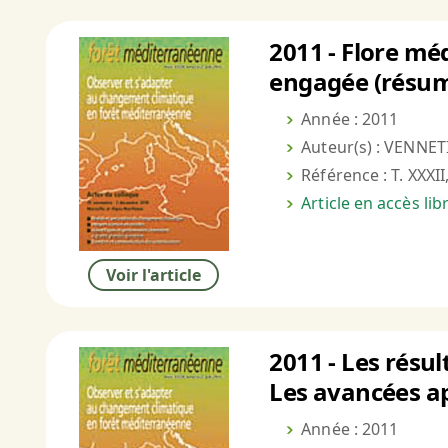
2011 - Flore mé
engagée (résu
Année : 2011
Auteur(s) : VENNET
Référence : T. XXXII
Article en accès li
Voir l'article
2011 - Les résu
Les avancées ap
Année : 2011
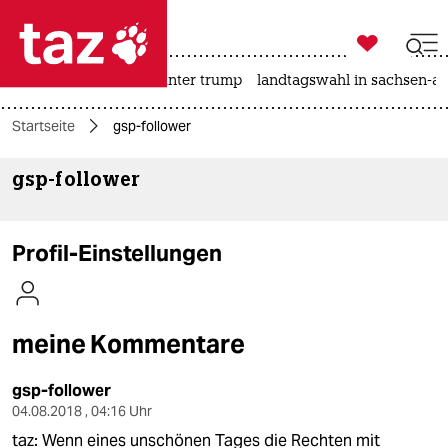

taz zahl ich
nahost-konflikt
usa unter trump
landtagswahl in sachsen-an

taz zahl ich
Startseite
gsp-follower
taz zahl ich
gsp-follower
themen
politik
Profil-Einstellungen
öko
gesellschaft
meine Kommentare
kultur
gsp-follower
sport
04.08.2018 , 04:16 Uhr
taz: Wenn eines unschönen Tages die Rechten mit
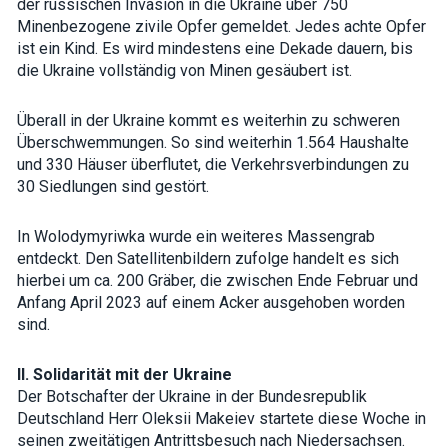
der russischen Invasion in die Ukraine über 750
interests and
Minenbezogene zivile Opfer gemeldet. Jedes achte Opfer
behavior as
you visit our
ist ein Kind. Es wird mindestens eine Dekade dauern, bis
site, you
die Ukraine vollständig von Minen gesäubert ist.
increase the
chance of
seeing
Überall in der Ukraine kommt es weiterhin zu schweren
personalized
content and
Überschwemmungen. So sind weiterhin 1.564 Haushalte
offers.
und 330 Häuser überflutet, die Verkehrsverbindungen zu
30 Siedlungen sind gestört.
In Wolodymyriwka wurde ein weiteres Massengrab
entdeckt. Den Satellitenbildern zufolge handelt es sich
hierbei um ca. 200 Gräber, die zwischen Ende Februar und
Anfang April 2023 auf einem Acker ausgehoben worden
sind.
II. Solidarität mit der Ukraine
Der Botschafter der Ukraine in der Bundesrepublik
Deutschland Herr Oleksii Makeiev startete diese Woche in
seinen zweitätigen Antrittsbesuch nach Niedersachsen.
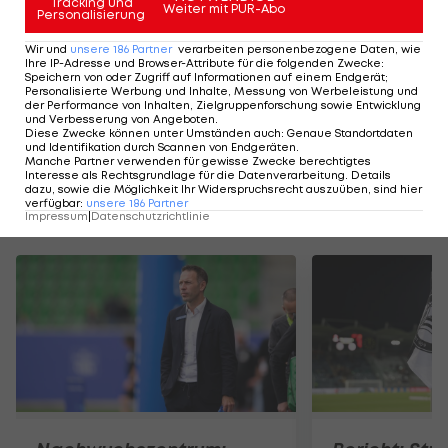
Tracking und
Weiter mit PUR-Abo
Personalisierung
SLIDESHOW
Wir und
unsere
186
Partner
verarbeiten personenbezogene Daten, wie
STARTEN
Ihre IP-Adresse und Browser-Attribute für die folgenden Zwecke
:
Speichern von oder Zugriff auf Informationen auf einem Endgerät;
Personalisierte Werbung und Inhalte, Messung von Werbeleistung und
der Performance von Inhalten, Zielgruppenforschung sowie Entwicklung
und Verbesserung von Angeboten
.
Diese Zwecke können unter Umständen auch
:
Genaue Standortdaten
und Identifikation durch Scannen von Endgeräten
.
Manche Partner verwenden für gewisse Zwecke berechtigtes
Interesse als Rechtsgrundlage für die Datenverarbeitung. Details
dazu, sowie die Möglichkeit Ihr Widerspruchsrecht auszuüben, sind hier
verfügbar
:
unsere
186
Partner
Mehr zum Thema
Impressum
|
Datenschutzrichtlinie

★ ★ ★ ★ ★ ★ ★

**THE TASK**
The whole listing above needs to be copied exactly; please keep the pictures out.

**EXERCISE RESPONSE**
2011 - Flore mé
engagée (résu
Année : 2011
Auteur(s) : VENNET
Référence : T. XXXII
Article en accès li
Voir l'article
2011 - Les résu
Les avancées ap
Année : 2011

taz zahl ich
nahost-konflikt
usa unter trump
landtagswahl in sachsen-an

taz zahl ich
Startseite
gsp-follower
taz zahl ich
gsp-follower
themen
politik
Profil-Einstellungen
öko
gesellschaft
meine Kommentare
kultur
gsp-follower
sport
04.08.2018 , 04:16 Uhr
taz: Wenn eines unschönen Tages die Rechten mit
der russischen Invasion in die Ukraine über 750
interests and
Minenbezogene zivile Opfer gemeldet. Jedes achte Opfer
behavior as
you visit our
ist ein Kind. Es wird mindestens eine Dekade dauern, bis
site, you
die Ukraine vollständig von Minen gesäubert ist.
increase the
chance of
seeing
Überall in der Ukraine kommt es weiterhin zu schweren
personalized
content and
Überschwemmungen. So sind weiterhin 1.564 Haushalte
offers.
und 330 Häuser überflutet, die Verkehrsverbindungen zu
30 Siedlungen sind gestört.
In Wolodymyriwka wurde ein weiteres Massengrab
entdeckt. Den Satellitenbildern zufolge handelt es sich
hierbei um ca. 200 Gräber, die zwischen Ende Februar und
Anfang April 2023 auf einem Acker ausgehoben worden
sind.
II. Solidarität mit der Ukraine
Der Botschafter der Ukraine in der Bundesrepublik
Deutschland Herr Oleksii Makeiev startete diese Woche in
seinen zweitätigen Antrittsbesuch nach Niedersachsen.
Tracking und
Weiter mit PUR-Abo
Personalisierung
SLIDESHOW
Wir und
unsere
186
Partner
verarbeiten personenbezogene Daten, wie
STARTEN
Ihre IP-Adresse und Browser-Attribute für die folgenden Zwecke
:
Speichern von oder Zugriff auf Informationen auf einem Endgerät;
Personalisierte Werbung und Inhalte, Messung von Werbeleistung und
der Performance von Inhalten, Zielgruppenforschung sowie Entwicklung
und Verbesserung von Angeboten
.
Diese Zwecke können unter Umständen auch
:
Genaue Standortdaten
und Identifikation durch Scannen von Endgeräten
.
Manche Partner verwenden für gewisse Zwecke berechtigtes
Interesse als Rechtsgrundlage für die Datenverarbeitung. Details
dazu, sowie die Möglichkeit Ihr Widerspruchsrecht auszuüben, sind hier
verfügbar
:
unsere
186
Partner
Mehr zum Thema
Impressum
|
Datenschutzrichtlinie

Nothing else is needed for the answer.